Annelette pulled her arm free and, stepping back, retorted:

‘Naturally.’ She felt suddenly angry and scolded the other woman sharply: ‘Have you forgotten, sister, that there’s a monster in our midst? Don’t you realise that the murderess may have procured the poison from my cabinet, the poison that caused the horrific death of the sister in charge of the kitchens and meals? Or are you simply hare-brained?’

‘But …’

‘No buts, sister. Go back to the dormitory straight away. The Abbess will be duly informed.’

Annelette watched the young woman’s hunched, weeping figure vanish into the darkness. What had the foolish woman really been doing there? Her inept excuses had made Annelette frankly doubt that she could be the poisoner. And yet … What if her clumsiness were a clever façade?

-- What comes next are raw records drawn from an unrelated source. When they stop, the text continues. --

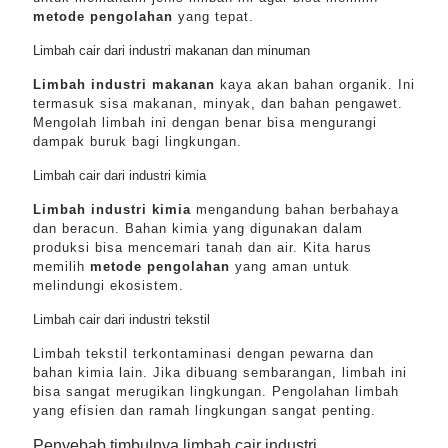
metode pengolahan
yang tepat.
Limbah cair dari industri makanan dan minuman
Limbah industri makanan
kaya akan bahan organik. Ini
termasuk sisa makanan, minyak, dan bahan pengawet.
Mengolah limbah ini dengan benar bisa mengurangi
dampak buruk bagi lingkungan.
Limbah cair dari industri kimia
Limbah industri kimia
mengandung bahan berbahaya
dan beracun. Bahan kimia yang digunakan dalam
produksi bisa mencemari tanah dan air. Kita harus
memilih
metode pengolahan
yang aman untuk
melindungi ekosistem.
Limbah cair dari industri tekstil
Limbah tekstil terkontaminasi dengan pewarna dan
bahan kimia lain. Jika dibuang sembarangan, limbah ini
bisa sangat merugikan lingkungan. Pengolahan limbah
yang efisien dan ramah lingkungan sangat penting.
Penyebab timbulnya limbah cair industri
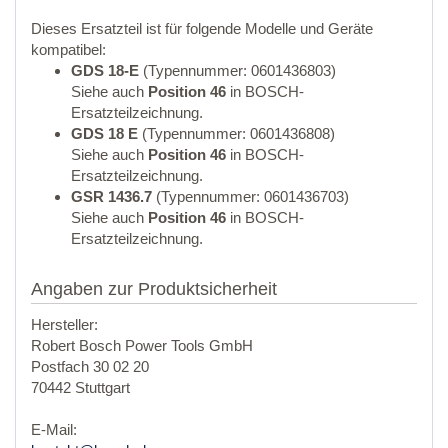
Dieses Ersatzteil ist für folgende Modelle und Geräte
kompatibel:
GDS 18-E
(Typennummer: 0601436803)
Siehe auch
Position 46
in BOSCH-
Ersatzteilzeichnung.
GDS 18 E
(Typennummer: 0601436808)
Siehe auch
Position 46
in BOSCH-
Ersatzteilzeichnung.
GSR 1436.7
(Typennummer: 0601436703)
Siehe auch
Position 46
in BOSCH-
Ersatzteilzeichnung.
Angaben zur Produktsicherheit
Hersteller:
Robert Bosch Power Tools GmbH
Postfach 30 02 20
70442 Stuttgart
E-Mail:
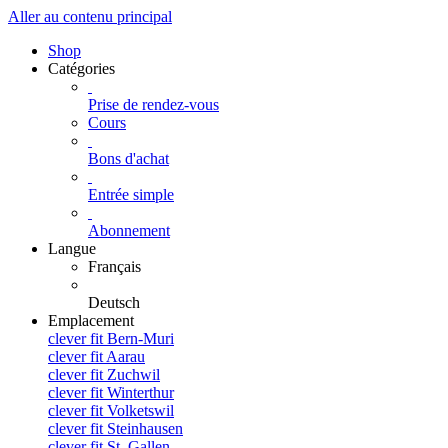
Aller au contenu principal
Shop
Catégories
Prise de rendez-vous
Cours
Bons d'achat
Entrée simple
Abonnement
Langue
Français
Deutsch
Emplacement
clever fit Bern-Muri
clever fit Aarau
clever fit Zuchwil
clever fit Winterthur
clever fit Volketswil
clever fit Steinhausen
clever fit St. Gallen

She went back into the herbarium to finish preparing her masterstroke. She replaced the bags containing the switched contents in the cabinet, and pulled a face as she picked up the tiny ampoule with the wax seal that she had set aside earlier. Cracking the eggs one by one, she separated the slippery whites into an earthenware bowl before adding a few drops of the almond oil which she had had sent from Ostia and used for treating chilblains and cold sores. She stirred the mixture vigorously then sighed as she held her breath and opened the phial. The foul stench of rotten teeth or stagnant marshes filled her nostrils instantly. The substance was essence of Ruta graveolens – commonly known as fetid rue or herb of grace. Annelette suspected that the plant’s alleged effectiveness as an antidote to bites from poisonous snakes or rabid dogs78 did not explain the appellation herb of grace, choosing to give credence to a more mundane explanation: despite the Church’s condemnation, humble folk for whom another mouth to feed would spell disaster used fetid rue as an abortifacient. In a more concentrated or wrongly administered dose it could prove fatal. She quickly emptied the contents into the foamy egg whites and stirred the mixture vigorously again with her spatula, trying hard not to retch. Finally, when she was satisfied, she spread a layer of the mixture on the floor directly in front of her medicine cabinet. The oil would prevent it from drying too quickly and make it stick better to leather or wooden soles. She then heaved the big basketful of lethal substances onto her hip and left without locking the door behind her.

The Abbess was expecting her. Annelette Beaupré listened attentively as she walked through the darkness, guided only by the feeble light of a sconce torch. In fact, she did not really feel afraid. The murderess was almost certainly not endowed with the kind of physical strength that would enable her to carry out a direct attack, certainly not on somebody her size.